→ **DESCRIPTION OF THE TASK**: Please repeat the lines in the records below, starting at the line that contains "scientific name: Sporobolus pyramidalis" and ending at the line that contains "genus: Ditrichum", with both of those lines included.
** begin INFORMATION SUPPLIED **
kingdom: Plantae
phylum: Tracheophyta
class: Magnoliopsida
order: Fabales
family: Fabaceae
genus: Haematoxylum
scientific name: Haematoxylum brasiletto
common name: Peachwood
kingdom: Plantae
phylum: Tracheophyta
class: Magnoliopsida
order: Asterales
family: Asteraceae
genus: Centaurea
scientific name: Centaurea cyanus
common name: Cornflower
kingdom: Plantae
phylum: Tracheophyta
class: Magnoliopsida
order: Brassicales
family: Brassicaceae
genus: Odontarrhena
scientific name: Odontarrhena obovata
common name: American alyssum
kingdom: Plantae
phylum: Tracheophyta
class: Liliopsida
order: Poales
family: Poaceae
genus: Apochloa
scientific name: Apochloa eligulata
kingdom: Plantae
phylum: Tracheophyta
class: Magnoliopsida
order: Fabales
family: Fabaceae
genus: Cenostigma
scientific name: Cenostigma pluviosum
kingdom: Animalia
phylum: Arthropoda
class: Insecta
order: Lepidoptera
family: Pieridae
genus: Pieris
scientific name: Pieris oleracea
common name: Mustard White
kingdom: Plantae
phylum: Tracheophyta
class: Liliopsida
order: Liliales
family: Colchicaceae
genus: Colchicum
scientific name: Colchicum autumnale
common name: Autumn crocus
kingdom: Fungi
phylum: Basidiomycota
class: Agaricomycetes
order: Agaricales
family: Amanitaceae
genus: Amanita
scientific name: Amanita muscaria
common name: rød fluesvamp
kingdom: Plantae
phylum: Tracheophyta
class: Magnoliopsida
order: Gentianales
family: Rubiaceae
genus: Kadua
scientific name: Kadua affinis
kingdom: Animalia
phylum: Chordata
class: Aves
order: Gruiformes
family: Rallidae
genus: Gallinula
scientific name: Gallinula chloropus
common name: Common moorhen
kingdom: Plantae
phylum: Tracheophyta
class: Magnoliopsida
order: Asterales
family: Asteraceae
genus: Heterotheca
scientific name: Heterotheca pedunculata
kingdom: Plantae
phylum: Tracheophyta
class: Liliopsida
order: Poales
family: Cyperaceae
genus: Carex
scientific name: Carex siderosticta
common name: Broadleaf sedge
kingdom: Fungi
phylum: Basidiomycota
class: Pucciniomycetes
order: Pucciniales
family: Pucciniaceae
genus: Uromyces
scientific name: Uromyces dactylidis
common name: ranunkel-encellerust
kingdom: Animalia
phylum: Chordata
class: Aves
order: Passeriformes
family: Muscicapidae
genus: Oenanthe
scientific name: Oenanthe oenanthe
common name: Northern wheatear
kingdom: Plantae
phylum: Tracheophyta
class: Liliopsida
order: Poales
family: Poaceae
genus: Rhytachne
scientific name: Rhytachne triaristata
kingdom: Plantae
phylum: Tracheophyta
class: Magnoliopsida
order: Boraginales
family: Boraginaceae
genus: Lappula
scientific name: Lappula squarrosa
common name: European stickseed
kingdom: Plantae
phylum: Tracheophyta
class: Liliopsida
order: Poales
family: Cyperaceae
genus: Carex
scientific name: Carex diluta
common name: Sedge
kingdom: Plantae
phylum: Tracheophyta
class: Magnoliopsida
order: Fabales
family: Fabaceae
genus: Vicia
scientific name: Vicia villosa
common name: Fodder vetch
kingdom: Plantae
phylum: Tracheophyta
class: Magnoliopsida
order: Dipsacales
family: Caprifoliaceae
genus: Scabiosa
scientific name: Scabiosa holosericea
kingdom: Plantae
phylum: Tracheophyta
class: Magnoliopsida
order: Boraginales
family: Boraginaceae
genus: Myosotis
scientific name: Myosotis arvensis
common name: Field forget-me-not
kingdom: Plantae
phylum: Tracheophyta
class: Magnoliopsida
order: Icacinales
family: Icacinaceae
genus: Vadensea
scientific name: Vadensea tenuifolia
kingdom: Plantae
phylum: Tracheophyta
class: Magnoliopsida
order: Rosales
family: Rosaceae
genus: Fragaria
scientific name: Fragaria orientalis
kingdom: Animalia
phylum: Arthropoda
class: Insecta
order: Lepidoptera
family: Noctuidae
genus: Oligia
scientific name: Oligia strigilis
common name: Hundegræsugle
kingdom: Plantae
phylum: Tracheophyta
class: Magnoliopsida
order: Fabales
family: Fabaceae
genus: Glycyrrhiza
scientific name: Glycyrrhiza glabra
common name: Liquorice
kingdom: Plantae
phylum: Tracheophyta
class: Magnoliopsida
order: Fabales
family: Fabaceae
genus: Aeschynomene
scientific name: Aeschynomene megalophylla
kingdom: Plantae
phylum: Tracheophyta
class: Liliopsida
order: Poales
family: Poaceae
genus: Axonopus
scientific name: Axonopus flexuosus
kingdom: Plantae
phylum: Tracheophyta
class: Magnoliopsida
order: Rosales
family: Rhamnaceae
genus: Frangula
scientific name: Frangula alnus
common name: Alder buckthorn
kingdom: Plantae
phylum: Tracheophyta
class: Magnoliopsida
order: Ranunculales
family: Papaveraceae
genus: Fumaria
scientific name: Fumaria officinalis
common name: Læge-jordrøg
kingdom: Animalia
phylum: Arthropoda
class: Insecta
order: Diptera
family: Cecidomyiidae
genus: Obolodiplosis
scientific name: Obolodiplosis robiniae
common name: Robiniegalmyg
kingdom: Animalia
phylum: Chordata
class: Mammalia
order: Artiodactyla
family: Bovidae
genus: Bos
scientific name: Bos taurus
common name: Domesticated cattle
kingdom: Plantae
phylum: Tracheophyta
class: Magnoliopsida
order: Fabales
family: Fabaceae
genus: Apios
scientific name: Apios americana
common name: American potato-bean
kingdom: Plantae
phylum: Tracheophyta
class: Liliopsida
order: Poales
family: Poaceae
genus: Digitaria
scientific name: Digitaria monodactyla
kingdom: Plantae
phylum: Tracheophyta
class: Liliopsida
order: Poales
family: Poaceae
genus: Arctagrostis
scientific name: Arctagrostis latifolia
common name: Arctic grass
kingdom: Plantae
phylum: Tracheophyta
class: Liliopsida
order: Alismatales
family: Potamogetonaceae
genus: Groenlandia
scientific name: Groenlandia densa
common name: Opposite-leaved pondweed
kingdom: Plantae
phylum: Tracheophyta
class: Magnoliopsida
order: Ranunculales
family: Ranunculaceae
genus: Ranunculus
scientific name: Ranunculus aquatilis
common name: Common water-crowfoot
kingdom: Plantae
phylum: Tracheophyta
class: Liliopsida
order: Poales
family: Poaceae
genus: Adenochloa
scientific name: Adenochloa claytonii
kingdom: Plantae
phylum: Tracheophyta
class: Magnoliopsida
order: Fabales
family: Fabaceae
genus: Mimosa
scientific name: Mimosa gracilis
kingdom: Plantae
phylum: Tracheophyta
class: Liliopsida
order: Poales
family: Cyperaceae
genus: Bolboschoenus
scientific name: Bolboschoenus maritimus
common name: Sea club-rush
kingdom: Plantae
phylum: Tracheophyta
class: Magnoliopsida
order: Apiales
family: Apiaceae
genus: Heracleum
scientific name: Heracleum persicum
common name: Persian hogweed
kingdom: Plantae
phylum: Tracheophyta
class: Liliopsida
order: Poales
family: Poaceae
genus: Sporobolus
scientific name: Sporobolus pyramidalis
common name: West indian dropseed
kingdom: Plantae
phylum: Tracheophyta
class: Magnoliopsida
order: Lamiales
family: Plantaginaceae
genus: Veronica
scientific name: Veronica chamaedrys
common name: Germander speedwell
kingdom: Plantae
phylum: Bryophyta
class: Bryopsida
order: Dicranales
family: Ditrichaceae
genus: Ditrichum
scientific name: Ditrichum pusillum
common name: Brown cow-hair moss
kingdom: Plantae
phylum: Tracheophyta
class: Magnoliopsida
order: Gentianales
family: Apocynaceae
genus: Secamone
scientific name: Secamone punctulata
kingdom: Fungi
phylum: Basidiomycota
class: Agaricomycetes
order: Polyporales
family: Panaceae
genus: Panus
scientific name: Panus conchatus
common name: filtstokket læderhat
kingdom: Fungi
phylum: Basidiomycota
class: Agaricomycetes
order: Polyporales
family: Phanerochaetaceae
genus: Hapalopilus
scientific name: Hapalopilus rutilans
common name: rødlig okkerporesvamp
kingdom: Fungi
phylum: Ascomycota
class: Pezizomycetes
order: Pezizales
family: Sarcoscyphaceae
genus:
** end INFORMATION SUPPLIED **
→ **FULL RESPONSE**:
scientific name: Sporobolus pyramidalis
common name: West indian dropseed
kingdom: Plantae
phylum: Tracheophyta
class: Magnoliopsida
order: Lamiales
family: Plantaginaceae
genus: Veronica
scientific name: Veronica chamaedrys
common name: Germander speedwell
kingdom: Plantae
phylum: Bryophyta
class: Bryopsida
order: Dicranales
family: Ditrichaceae
genus: Ditrichum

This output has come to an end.